[Feature] Resurrection: saving and restoring terminal layout/contents/commands #5013

crides · 2024-02-15T07:34:06Z

Drafting as this is WIP, but want to seek feedback/get discussion going on this.

Currently:

content/scrollback saving and restoring works. This is done by having a reverse attribute to CSI converter, so that the saved contents are in "plain text" (other than attributes; just like tmux)
basic layout saving/restoring works. The layout is saved to a slightly minimized tree in JSON form.
basic shell/cwd/program works. shell, cwd and foreground* program just gets obtained thru existing APIs, and shell and cwd are restored thru pane spawning/splitting; program is just converted back to a shell string and send to the pane. Note: foreground is technically not the right term, as we grab the newest of the first level children of the shell and spawn it back.
the whole state is wrapped in a .tar.zstd for compression. each pane's content gets its own file (just like tmux)

the save/restore functionalities are exported as lua APIs so users can do whatever they want
locally I'm using this for testing (manually saving/restoring):

      { mods = 'CTRL|SHIFT', key = 'S', action = wezterm.action_callback(function(_, _, _)
          wezterm.mux.save_state_to("state_test")
      end) },
      { mods = 'CTRL|SHIFT', key = 'R', action = wezterm.action_callback(function(_, _, _)
          wezterm.mux.restore_state_from("state_test")
      end) },

there's basically 0 error handling. that definitely needs to be improved

This has not been thoroughly tested, and I'll integrate it into my workflow and see how it goes

crides · 2024-02-15T07:59:38Z

possibly related:

I remember there should be one more related issue (more about content than layout) but I can't find it (though it's pretty short/less important)

wez

Thanks for tackling this! There are a couple of existing things that I think you can build on top of that will make this simpler (see inline comments on the code), but there are also a couple of things that I think might make you frown a little bit, because there's more to reconcile before we can merge in this functionality.

From a security and privacy perspective: storing the terminal output on disk is a hazard, because it may contain private/privileged/secret information. At the very least we need to ensure that the files that we write for that are private. In theory, the UmaskSaver that we create at process start time should mask off the group+other bits from the files that we save so you may not strictly need to take any extra steps around that most basic safeguard.

However: I know that there was a CVE reported against VTE when it stored scrollback unencrypted in plain text as part of its infinite scrollback handling, and there are parallels between that and doing it here. I'd feel more comfortable if we had a reasonable solution around this, although the logistics are a bit different: for scrollback that is discarded when the process exits, the key material can also be discarded. But when we explicitly want to load things again later, then we need a persistent key that we can use to decrypt it later so there is additional configuration and infrastructure required to deal with that.

There are some headaches here. If we don't have a solution for this then we need to ensure that the save/restore functionality is opt-in and that is it very clear to the user that it is not encrypted and that they need to satisfy themselves that it is suitable for their environment.
§
Task instructions
1. Translate this sentence from the save-and-restore thread into Spanish: "The layout is saved to a slightly minimized tree in JSON form."
2. List the kinds of information that, according to the save-and-restore thread, terminal output stored on disk may contain.
3. Output the stretch of the save-and-restore thread from "crides · 2024-02-15T07:59:38Z" through "pretty short/less important)".
The items that come next play no part in this work.
§
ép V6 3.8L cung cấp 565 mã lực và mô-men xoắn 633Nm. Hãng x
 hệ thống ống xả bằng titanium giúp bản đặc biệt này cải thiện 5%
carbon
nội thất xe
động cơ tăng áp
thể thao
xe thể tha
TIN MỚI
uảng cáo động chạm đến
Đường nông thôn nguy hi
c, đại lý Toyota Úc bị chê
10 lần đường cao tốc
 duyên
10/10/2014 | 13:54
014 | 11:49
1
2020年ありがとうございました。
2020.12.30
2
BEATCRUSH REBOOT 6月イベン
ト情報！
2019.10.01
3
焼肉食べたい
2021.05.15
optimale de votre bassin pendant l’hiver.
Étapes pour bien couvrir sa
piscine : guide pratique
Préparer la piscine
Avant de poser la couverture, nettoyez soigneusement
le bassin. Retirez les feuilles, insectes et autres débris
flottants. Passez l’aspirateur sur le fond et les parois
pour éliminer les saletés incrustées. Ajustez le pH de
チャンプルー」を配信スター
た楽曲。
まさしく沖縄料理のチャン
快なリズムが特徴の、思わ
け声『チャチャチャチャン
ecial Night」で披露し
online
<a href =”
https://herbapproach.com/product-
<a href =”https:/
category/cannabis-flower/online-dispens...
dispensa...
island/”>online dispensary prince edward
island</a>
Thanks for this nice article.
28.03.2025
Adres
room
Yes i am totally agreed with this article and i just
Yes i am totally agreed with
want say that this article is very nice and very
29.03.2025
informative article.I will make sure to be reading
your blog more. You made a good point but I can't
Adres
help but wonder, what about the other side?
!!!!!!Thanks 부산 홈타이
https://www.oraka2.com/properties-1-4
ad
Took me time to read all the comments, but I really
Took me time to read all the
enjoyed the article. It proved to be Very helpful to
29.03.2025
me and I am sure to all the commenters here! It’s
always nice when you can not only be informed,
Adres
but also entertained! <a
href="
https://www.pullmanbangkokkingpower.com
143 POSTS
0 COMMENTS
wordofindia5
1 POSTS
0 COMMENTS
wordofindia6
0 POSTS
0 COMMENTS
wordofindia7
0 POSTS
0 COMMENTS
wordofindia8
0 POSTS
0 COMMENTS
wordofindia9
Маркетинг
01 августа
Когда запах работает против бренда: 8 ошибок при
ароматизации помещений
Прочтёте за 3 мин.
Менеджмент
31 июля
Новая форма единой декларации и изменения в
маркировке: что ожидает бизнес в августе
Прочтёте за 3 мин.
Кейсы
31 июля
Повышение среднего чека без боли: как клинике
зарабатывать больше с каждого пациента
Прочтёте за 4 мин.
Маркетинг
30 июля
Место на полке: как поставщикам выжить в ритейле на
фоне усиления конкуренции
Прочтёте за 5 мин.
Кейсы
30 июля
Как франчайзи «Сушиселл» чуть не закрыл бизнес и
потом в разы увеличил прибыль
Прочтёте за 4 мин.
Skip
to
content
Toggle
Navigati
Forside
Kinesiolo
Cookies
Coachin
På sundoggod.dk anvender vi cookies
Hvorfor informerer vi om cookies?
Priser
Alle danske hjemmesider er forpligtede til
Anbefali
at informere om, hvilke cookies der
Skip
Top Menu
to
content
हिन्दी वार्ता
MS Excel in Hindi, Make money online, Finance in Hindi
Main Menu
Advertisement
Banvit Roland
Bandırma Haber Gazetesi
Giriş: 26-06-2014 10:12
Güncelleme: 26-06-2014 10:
§
Per-task answers
1. El diseño se guarda en un árbol ligeramente minimizado en formato JSON.

2.
- Private information
- Privileged information
- Secret information

3.
crides · 2024-02-15T07:59:38Z

possibly related:

I remember there should be one more related issue (more about content than layout) but I can't find it (though it's pretty short/less important)